In southern California by the 1950’s, there were 25 cultivars in California with the “Fuerte” variety being dominant. By 1970 the “Hass” avocado overtook the “Fuerte” variety because of its commercial hardiness. Personally, I love the buttery creamy texture of the Fuerte avocado because I have a mature tree in my yard. During one season about 15 years ago this tree produced 1500 avocados! Most trees produce a maximum of about 200 avocados per season. Our Fuerte seems to have bearing cycles. The cycle seems to be several really productive years followed by a year of relative rest for the tree. This year our tree is in its resting phase but our neighbor across the fence has a Hass which is in an extremely productive year. This year Hass is my favorite!

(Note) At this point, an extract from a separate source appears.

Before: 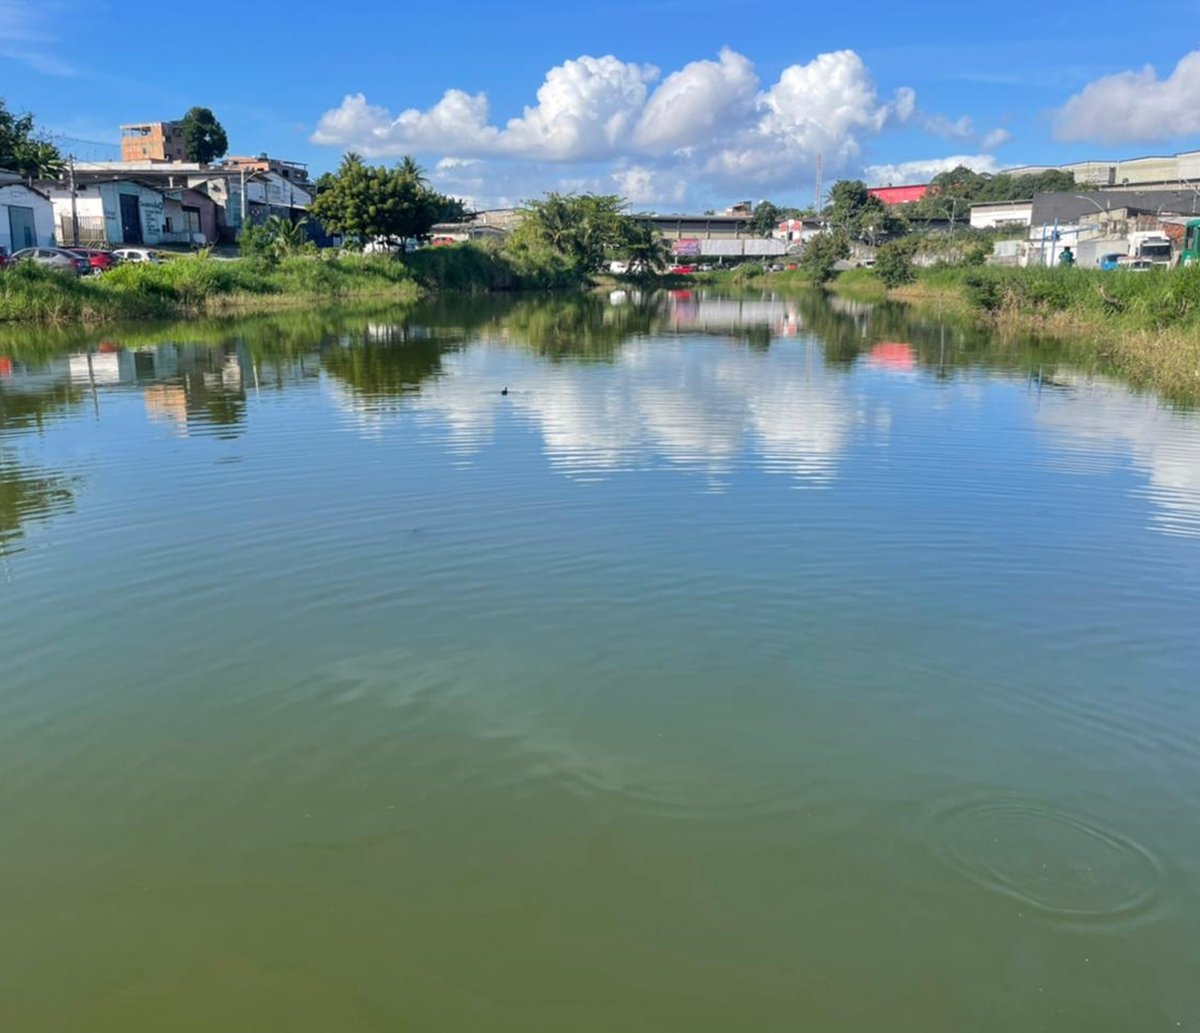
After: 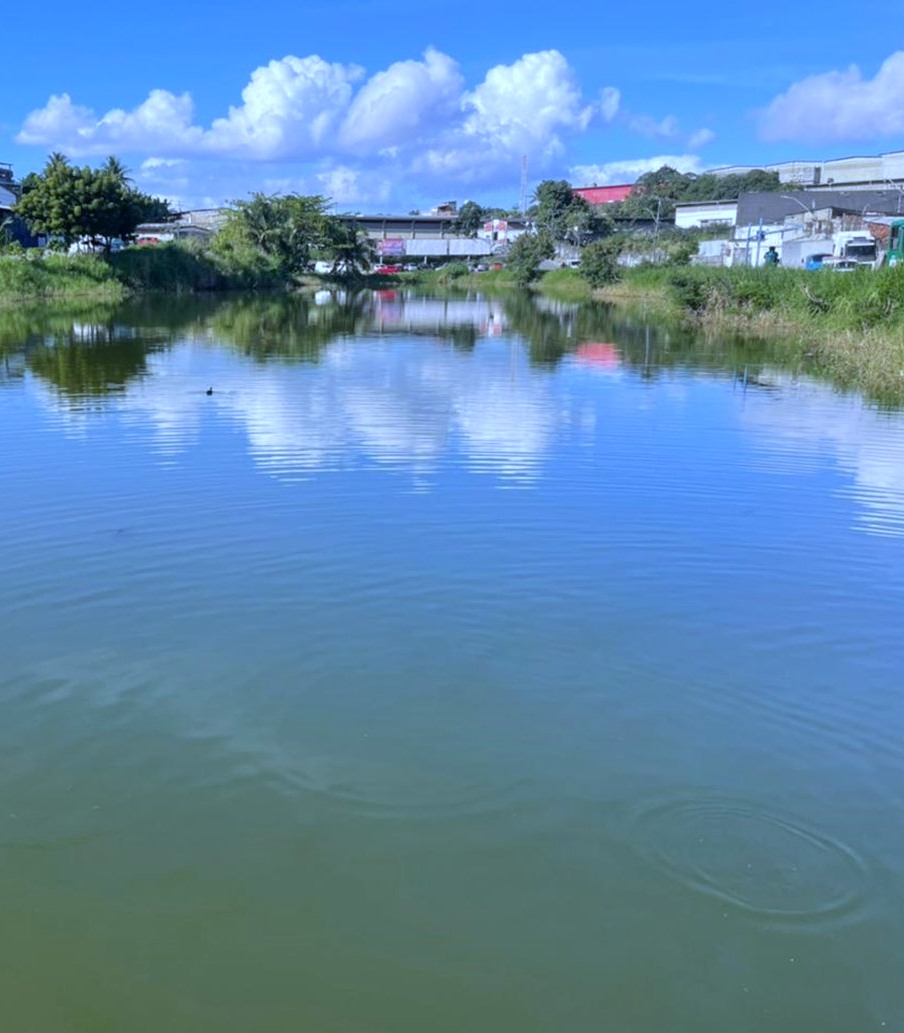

This guacamole isn’t just good—it’s avocado this world!

What did the taco say to the guacamole? “Avocado crush on you.”

Recipes

avocado bruschetta topped crostini on a white dish
Bruschetta on crostini, used with permission

Avocado Bruschetta

Ingredients

½ Cup Olive Oil

¼ Cup Lemon Juice

¼ Cup Red Wine Vinegar

3 Cloves Garlic, minced

1½ Teaspoon Salt

1 Teaspoon Crushed Red Pepper Flakes

1 Teaspoon Dried Oregano

½ Teaspoon Pepper

½ Cup Chopped Cilantro

½ Cup Chopped Parsley

¼ Cup Chopped Basil

6 Medium Ripe Avocados, peeled and cubed

24 Slices French Bread Baguette (½ inch thick)

Instructions

chunks of avocado with dressing in a white bowl
avocado bruschetta. Photo by M. Gross, used with permission
  1. Preheat broiler. Whisk together first 8 ingredients; stir in herbs. Fold in avocados.
  2. Place bread on an ungreased baking sheet. Broil 3 to 4 inches from heat until golden brown, 1 to 2 minutes per side.
  3. Top with avocado mixture.

Recipe Credit: Taste of Home 2019

Simple Guacamole

Ingredients:

2 ripe avocados or the frozen mashed flesh of 2 avocados

Mayonnaise or Greek Yogurt (optional)

Siracha or Tabasco sauce

Fresh lemon or lime juice (optional, and not needed if using frozen avocado that has added citrus juice)

Salt

Garlic Powder

Instructions

  1. If using frozen avocado puree, thaw in the refrigerator. If using fresh avocados, peel, deseed, and mash the flesh. If smoother consistency is desired puree avocados in food processor.
  2. Add a heaping Tablespoon of mayonnaise or yogurt if desired and mix. Although not traditional, a little mayo or yogurt adds additional creaminess to the guacamole.
  3. Add the Siracha or Tabasco sauce, and lemon/lime juice to taste. Add salt and garlic powder, starting with ¼ teaspoon salt and ¼ teaspoon garlic powder. Adjust seasonings to taste.